Common Card Prep Issues & Solutions

Jeff Montgomery -

Safe Area – Don't lose key text or graphics

Do not place any text closer than 1/8" (.125") from any finished edge. This is your "safe zone." If any element (important text or art) drifts outside of that safe zone, there is a chance that element could be trimmed.
 

No Bleed – Your card PDF must include bleed

A bleed is required. If your art does not bleed, include a white or black border (or a dominant card color) that will bleed to the edge. Make sure your bleed is 1/8" (.125") on all four sides and is built into the PDF. For example, for the U.S. Poker-sized cards (2.5" x 3.5") your final layout size should be 2.75" x 3.75" with the bleed.
 
If you're using our InDesign template, select export from the File pull-down menu, name the file, and click the Save button. In the window that opens, be sure that PDF/X-1a:2003 is selected and in the menu on the left select Marks and Bleeds. Under Bleed and Slug, check the Use Document Bleed Settings box to allow it to use the bleeds from the template. Click Export.
 
NOTE: A bleed is required on card PDFs only. Tuckbox PDFs should not be outputted with a page bleed. To get the tuckbox required specifications, go here.
 

Incorrect File Type – PDF must be PDF/X-1a:2003

To check if your file is PDF/X-1a:2003:

1) Open the PDF in Acrobat.

2) Click the PDF icon. This opens the conformance standards. (If you do not see that icon, your file is not PDF/X compliant. Proceed to Resolving PDF/X Compliance Issues below.)

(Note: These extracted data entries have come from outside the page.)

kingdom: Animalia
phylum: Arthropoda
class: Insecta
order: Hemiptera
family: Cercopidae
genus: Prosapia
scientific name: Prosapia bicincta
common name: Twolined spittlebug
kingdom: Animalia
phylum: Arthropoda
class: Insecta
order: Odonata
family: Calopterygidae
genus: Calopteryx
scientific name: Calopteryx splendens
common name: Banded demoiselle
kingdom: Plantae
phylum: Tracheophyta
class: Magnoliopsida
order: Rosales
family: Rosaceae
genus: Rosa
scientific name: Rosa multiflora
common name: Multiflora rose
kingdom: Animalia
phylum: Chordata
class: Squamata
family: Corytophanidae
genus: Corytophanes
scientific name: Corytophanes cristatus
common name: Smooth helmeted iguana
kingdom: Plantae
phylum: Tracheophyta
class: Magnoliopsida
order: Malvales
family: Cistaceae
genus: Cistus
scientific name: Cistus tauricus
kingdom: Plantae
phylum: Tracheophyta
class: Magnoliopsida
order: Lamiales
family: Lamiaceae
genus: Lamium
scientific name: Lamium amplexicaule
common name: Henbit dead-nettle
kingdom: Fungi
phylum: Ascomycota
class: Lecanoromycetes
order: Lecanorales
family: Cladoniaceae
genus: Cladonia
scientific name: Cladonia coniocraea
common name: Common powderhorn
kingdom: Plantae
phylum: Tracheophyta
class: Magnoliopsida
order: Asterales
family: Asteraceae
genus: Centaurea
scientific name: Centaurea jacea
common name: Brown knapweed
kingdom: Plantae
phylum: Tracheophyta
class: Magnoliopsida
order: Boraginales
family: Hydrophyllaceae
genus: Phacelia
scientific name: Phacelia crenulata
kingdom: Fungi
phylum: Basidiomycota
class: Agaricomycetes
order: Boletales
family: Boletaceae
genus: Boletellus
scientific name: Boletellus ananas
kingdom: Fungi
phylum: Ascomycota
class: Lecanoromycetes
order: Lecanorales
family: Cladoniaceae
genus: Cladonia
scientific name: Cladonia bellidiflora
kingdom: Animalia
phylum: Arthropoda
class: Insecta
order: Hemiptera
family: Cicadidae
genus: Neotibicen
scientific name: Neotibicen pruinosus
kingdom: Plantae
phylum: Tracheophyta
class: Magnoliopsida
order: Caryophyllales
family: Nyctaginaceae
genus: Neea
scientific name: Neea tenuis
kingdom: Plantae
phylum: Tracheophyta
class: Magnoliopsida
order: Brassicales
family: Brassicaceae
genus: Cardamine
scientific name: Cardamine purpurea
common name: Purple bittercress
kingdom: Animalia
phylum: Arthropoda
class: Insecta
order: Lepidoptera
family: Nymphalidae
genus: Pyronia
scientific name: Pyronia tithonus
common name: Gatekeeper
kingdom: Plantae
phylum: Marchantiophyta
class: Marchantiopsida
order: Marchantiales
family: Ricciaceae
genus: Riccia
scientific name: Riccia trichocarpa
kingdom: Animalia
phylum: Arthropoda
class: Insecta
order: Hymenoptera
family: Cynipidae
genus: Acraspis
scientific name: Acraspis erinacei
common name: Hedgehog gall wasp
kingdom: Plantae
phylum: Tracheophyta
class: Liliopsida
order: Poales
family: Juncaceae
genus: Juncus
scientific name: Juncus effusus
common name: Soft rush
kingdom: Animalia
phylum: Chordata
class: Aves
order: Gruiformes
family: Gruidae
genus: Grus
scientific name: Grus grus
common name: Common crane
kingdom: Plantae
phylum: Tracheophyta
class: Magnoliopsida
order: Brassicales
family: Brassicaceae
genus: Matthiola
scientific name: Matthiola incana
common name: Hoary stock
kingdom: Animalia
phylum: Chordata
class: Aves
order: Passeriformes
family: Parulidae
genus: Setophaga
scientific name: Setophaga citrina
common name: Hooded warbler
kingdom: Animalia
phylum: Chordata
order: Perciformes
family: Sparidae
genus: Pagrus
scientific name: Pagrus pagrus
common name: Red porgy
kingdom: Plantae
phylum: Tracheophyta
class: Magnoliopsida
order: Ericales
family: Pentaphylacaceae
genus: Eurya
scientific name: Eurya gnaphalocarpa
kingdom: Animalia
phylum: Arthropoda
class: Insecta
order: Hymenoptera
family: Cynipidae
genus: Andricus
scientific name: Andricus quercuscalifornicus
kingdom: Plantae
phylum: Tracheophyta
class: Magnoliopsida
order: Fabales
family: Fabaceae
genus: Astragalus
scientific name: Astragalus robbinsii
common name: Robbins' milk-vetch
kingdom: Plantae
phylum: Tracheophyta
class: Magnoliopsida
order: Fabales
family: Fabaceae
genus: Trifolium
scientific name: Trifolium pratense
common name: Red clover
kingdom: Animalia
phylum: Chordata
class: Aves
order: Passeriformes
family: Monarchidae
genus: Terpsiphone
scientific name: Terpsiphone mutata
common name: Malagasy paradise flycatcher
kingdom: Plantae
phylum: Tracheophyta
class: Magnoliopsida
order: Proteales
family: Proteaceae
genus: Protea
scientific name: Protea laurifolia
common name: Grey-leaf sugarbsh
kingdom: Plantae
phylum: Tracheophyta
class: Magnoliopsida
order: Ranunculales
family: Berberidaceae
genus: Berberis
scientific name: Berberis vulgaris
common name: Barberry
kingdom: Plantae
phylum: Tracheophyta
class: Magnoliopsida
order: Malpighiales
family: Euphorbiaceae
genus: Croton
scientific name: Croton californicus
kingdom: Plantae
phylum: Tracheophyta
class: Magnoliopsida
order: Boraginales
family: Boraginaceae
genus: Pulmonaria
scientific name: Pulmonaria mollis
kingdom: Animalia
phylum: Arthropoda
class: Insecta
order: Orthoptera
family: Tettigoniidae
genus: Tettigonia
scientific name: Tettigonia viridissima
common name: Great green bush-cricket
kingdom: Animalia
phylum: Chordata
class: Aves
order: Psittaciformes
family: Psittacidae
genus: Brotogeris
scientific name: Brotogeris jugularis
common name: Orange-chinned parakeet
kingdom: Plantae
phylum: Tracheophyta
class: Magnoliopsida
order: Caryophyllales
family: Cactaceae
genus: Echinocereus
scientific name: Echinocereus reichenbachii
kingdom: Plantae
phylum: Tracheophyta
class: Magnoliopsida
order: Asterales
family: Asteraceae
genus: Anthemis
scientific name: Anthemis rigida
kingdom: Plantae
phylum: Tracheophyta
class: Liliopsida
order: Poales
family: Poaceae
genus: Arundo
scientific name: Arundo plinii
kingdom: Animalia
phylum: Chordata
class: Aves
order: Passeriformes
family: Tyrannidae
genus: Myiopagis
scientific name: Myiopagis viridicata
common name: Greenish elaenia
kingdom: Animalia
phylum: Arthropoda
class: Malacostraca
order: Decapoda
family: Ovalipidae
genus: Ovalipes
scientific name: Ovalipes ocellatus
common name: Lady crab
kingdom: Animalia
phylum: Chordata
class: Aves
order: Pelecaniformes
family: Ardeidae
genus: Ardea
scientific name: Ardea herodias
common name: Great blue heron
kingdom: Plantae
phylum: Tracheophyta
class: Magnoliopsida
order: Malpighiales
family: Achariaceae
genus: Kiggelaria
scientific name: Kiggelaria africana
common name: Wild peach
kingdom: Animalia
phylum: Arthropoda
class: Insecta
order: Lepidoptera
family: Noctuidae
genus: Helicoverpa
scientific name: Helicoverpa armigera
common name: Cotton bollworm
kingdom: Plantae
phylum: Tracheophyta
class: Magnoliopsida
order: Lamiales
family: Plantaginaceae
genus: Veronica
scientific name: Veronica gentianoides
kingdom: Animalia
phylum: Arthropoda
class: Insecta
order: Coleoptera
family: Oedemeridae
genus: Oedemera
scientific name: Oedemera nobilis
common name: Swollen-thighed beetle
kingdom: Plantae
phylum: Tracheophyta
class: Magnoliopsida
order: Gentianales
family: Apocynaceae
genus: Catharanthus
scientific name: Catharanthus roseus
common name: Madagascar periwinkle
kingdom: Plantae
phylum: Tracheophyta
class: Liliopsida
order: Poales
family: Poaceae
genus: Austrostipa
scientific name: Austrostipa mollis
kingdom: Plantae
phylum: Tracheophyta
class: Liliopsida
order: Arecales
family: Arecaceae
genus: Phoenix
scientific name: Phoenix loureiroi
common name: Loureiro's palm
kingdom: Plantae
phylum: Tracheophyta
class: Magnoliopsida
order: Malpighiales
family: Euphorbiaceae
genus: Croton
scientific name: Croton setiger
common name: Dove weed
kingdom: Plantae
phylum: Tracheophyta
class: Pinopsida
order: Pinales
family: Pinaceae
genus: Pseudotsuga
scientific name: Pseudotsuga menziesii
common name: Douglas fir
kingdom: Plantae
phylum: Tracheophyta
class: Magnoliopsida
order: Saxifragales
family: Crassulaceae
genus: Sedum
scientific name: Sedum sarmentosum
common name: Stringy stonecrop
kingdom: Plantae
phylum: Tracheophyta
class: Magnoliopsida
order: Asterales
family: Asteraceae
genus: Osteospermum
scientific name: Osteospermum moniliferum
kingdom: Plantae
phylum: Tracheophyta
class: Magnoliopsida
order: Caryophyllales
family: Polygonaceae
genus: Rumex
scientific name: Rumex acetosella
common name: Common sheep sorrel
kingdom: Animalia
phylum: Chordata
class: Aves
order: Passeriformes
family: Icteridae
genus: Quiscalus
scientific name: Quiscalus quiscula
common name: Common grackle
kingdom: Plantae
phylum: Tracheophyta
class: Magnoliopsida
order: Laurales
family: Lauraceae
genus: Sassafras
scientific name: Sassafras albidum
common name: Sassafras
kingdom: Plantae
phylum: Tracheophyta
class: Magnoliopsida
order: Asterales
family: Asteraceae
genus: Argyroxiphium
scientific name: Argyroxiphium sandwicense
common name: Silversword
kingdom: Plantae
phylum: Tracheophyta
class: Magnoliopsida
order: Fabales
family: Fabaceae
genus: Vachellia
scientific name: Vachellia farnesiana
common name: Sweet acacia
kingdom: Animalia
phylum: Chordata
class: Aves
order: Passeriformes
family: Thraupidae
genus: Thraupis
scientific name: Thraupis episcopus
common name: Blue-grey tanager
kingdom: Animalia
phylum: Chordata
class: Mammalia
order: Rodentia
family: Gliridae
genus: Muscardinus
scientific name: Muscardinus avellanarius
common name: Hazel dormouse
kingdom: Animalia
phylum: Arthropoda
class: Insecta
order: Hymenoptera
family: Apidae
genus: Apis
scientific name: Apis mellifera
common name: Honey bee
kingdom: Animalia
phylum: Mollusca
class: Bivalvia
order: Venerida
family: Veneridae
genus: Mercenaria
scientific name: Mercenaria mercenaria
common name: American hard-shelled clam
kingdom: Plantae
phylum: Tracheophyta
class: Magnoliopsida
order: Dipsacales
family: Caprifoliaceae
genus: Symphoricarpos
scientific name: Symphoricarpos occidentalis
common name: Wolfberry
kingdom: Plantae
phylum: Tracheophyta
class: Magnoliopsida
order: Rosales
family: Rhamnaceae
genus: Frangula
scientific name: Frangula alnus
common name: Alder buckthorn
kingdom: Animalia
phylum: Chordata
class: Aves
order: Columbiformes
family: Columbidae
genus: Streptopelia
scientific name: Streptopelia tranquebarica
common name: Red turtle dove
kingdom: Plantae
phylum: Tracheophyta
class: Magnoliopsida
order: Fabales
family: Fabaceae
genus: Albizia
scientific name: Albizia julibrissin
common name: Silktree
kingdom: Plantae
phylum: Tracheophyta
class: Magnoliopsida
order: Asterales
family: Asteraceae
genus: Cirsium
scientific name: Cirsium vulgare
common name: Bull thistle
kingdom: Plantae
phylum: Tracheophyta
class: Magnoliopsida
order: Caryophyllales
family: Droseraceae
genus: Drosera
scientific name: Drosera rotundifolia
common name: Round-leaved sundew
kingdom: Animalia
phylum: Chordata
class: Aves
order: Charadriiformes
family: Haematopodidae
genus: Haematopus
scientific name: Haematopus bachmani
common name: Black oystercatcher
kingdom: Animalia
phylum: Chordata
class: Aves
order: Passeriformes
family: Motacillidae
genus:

3) Click Verify Conformance. If all goes well, the Status will change from “not yet verified” to “verification succeeded.” If it fails verification, proceed to Resolving PDF/X Compliance Issues below.

PDFx_Check.png
 

Resolving PDF/X Compliance Issues

Ideally, you'd output your print-ready PDF as PDF/X-1a:2003 directly from InDesign.

However, you can also use Acrobat. Steps and screenshots are from Adobe Acrobat Pro. If you are using a different version of the software, some of the instructions and screenshots may be slightly different.

There are two methods you can use to get your file to be PDF/X-1a:2003:

Method 1: Using Acrobat Preflight

1) Open the file in Acrobat.

2) Click Print Production.

Preflight_1_and_2.png

3) Click Preflight. A window opens.

4) Click the Standards tab.

5) "Save as PDF/X" should be the default. Click Continue.

Preflight_3_-_5.png

6) Be sure "Create PDF/X-1a according to the following PDF/X-1a conversion profile:" is checked.

7) Ensure "Convert to PDF/X-1a (SWOP) is chosen and the printing condition drop-down is set to "US Web Coated (SWOP) v2." Checkbox "Apply corrections."

8) Click "Save as..." Rename the file (perhaps just add an "x" at the end).

Preflight_6_-_8.png

9) It'll do its thing. Might take seconds, might take a minute.

10) If all went well, a report will give you a green checkmark and state that no problems were found. You now have a PDF/X-compliant file ready for upload.

Method 2: Using Acrobat Distiller

Acrobat Distiller comes with Acrobat. Using it will also reduce a file’s size (without losing print quality).

1) Open the file in Acrobat.

2) File>Save As. Rename the file (perhaps just add an "x" at the end). Select Postscript as the Format. A series of status bars will roll through until the file's been converted to .ps.

Distiller_Step2_PDF-X.png

3) Open Acrobat Distiller.

4) Set the "Default Settings" to PDF/X-1x:2003.

5) Drag and drop the .ps file into the window. It will go through a series of Status bar updates.

Distiller_Step4-5_PDF-X.png

6) When it's done, it'll output a final PDF (along with a log). You can delete the log and the original .ps file.

7) You now have a PDF/X-compliant file ready for upload.